Picking up a disposable plate from the table, I gently placed a warm donut on it. I was a huge sucker for donuts and this one was dusted with a light coat of frosting that reminded me of freshly fallen snow on Christmas morning. However, as the soft ring drew threateningly closer to my mouth, I felt an unsettling pang of guilt.

Resist! Resist!!

I swear I could hear Margo's scolding voice ringing in my head. If she saw me she would be really ashamed of me right now.

"Oh, screw it." Without another thought, I bit into the donut and chewed it hurriedly, moaning at the sheer goodness.

This is––I can't. There are no words. It was so good I literally wanted to cry. The fluffy texture of the––

"Star!"

Taken aback by the loud voice behind me, I instinctively pressed the donut sharply between my fingers, causing the red jam filling to spurt out and onto my pink and grey Moschino top. I closed my eyes briefly, letting out a small cry before placing the deadly donut back on the plate with a thud. Turning around, I sent furious glares Dad's way, but he didn't seem to notice as he kept on talking.

In an exhausted manner, he threw his hands up in the air. "I've been looking all over for you. Could you help bring in some equipment from the stage?"

I gave him a look.

I never understood why Dad wanted me to work for him when I did absolutely nothing at all, except help 'carry stuff'. Sometimes, I felt it was his pitiful excuse to keep tabs on me or maybe it was just a twisted, messed up form of punishment for spending too much money. Whatever the case, it was about time I called him out on it, but then again, considering everything else I realized, sadly that the added four inches my Zara platform wedges allowed was no match for Dad's 6"3 height.

"I'll be right there." I said, forcing a smile while I snatched a toilette from the stand.

Dad's gaze lowered to the donut in my hand. "Oh, donut." He picked it up, taking a large bite before walking away in the opposite direction like nothing happened.

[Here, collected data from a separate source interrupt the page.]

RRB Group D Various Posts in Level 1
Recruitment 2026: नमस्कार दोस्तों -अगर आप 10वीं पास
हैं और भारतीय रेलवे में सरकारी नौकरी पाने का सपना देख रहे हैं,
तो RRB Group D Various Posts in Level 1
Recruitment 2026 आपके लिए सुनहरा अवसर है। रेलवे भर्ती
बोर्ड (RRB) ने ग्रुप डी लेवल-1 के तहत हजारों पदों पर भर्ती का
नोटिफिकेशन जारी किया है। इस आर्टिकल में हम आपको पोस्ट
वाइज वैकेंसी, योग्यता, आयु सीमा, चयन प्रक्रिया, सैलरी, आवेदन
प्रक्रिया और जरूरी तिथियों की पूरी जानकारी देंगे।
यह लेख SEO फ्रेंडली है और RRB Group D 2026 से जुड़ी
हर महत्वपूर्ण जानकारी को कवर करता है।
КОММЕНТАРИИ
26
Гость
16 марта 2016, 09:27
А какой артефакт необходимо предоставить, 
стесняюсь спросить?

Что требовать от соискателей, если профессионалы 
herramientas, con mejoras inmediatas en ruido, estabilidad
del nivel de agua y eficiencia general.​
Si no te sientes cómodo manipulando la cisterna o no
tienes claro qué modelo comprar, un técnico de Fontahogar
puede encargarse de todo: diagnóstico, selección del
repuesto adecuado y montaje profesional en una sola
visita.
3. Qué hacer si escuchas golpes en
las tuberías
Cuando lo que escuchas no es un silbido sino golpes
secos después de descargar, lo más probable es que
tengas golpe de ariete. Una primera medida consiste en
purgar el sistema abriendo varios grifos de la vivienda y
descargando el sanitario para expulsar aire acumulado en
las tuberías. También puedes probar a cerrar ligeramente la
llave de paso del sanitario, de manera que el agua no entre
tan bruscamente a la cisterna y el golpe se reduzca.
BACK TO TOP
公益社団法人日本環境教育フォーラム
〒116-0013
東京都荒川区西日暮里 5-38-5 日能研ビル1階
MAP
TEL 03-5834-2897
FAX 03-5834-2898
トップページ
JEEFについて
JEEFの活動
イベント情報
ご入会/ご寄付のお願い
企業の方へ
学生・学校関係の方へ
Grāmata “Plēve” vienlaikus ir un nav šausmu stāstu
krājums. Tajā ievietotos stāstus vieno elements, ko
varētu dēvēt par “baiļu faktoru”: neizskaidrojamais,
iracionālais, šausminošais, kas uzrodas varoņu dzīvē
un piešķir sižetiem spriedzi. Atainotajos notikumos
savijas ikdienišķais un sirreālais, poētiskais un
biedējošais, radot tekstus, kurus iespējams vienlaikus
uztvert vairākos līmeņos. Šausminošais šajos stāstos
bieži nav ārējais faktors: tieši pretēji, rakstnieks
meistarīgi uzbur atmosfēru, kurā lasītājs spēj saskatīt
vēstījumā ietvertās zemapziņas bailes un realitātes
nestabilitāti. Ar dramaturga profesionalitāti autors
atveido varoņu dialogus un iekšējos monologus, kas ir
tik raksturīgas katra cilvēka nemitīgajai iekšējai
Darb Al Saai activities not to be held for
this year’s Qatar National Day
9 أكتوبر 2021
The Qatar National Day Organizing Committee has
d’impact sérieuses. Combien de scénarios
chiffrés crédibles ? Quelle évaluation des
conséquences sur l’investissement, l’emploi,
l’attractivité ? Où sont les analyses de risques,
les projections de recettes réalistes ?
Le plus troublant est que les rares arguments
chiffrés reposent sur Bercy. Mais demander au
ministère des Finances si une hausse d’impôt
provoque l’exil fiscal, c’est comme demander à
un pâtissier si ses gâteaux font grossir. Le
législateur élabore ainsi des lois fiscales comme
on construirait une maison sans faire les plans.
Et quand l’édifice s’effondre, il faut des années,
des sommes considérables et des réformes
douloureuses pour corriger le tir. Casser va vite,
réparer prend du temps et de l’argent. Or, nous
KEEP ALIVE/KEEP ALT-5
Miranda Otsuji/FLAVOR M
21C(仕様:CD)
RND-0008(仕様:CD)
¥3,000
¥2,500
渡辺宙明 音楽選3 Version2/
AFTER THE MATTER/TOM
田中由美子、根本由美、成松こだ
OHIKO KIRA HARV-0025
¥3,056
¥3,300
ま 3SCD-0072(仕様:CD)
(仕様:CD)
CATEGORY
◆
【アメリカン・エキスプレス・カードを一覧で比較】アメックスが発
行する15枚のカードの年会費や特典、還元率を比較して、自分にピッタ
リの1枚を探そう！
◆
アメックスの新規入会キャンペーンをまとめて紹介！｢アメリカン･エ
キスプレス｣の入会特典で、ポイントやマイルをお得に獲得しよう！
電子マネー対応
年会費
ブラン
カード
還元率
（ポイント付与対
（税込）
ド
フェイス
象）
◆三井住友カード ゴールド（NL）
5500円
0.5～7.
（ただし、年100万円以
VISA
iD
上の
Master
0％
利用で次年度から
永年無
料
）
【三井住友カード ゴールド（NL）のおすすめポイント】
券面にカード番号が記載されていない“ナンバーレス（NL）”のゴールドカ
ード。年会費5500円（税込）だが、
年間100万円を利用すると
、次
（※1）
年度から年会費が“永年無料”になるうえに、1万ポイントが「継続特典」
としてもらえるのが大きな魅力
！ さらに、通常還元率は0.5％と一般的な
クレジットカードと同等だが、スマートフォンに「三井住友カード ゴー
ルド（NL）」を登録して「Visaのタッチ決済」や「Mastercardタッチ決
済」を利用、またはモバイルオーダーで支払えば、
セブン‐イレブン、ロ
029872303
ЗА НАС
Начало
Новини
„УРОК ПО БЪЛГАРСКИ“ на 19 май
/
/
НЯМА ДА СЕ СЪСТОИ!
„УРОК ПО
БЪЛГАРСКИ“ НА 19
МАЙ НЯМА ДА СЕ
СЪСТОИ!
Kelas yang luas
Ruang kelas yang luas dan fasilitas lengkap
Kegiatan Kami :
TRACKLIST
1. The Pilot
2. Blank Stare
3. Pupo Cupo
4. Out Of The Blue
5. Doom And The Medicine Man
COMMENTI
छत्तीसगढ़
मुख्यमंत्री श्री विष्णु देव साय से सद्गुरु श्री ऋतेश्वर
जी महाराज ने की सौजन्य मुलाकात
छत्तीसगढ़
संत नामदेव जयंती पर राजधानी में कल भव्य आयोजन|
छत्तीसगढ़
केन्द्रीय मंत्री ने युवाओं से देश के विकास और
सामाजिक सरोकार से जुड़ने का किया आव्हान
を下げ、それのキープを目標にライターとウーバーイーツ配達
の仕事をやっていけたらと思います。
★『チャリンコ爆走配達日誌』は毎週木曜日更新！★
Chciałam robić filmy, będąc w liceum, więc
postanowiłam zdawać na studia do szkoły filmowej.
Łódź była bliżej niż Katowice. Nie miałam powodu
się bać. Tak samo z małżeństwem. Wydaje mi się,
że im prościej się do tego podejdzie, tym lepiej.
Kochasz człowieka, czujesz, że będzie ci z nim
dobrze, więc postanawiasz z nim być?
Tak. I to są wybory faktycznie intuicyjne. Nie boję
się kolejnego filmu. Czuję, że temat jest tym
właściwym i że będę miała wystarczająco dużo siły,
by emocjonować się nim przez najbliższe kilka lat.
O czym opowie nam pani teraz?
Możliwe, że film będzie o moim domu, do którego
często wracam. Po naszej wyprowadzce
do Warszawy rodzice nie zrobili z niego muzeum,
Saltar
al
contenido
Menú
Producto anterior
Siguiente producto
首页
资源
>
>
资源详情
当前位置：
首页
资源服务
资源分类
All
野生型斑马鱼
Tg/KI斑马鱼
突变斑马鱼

Groaning, I dropped the plate and tried to wipe off the jam from my clothes but it proved to be an almost impossible task. My top was practically ruined, and the red stain continued to spread the more I rubbed at it. At long last, I gave up, frustrated with myself as I tossed the used napkin into a nearby trash can.

We were backstage at a Lost Boys' concert. They were a popular British boy band that moved to L.A a few years ago, and they've been topping the charts ever since. Their music was really great, and they had a unique sound that fused pop and rock music together in a way that wasn't overwhelming.

The major disappointed however––at least to me––was their looks. The trio looked like they escaped a showing of Grease with the amount of gel in their hair, John Travolta's character would be put to shame. Luckily for them, the fans loved it and to the casual observer I was just a hater.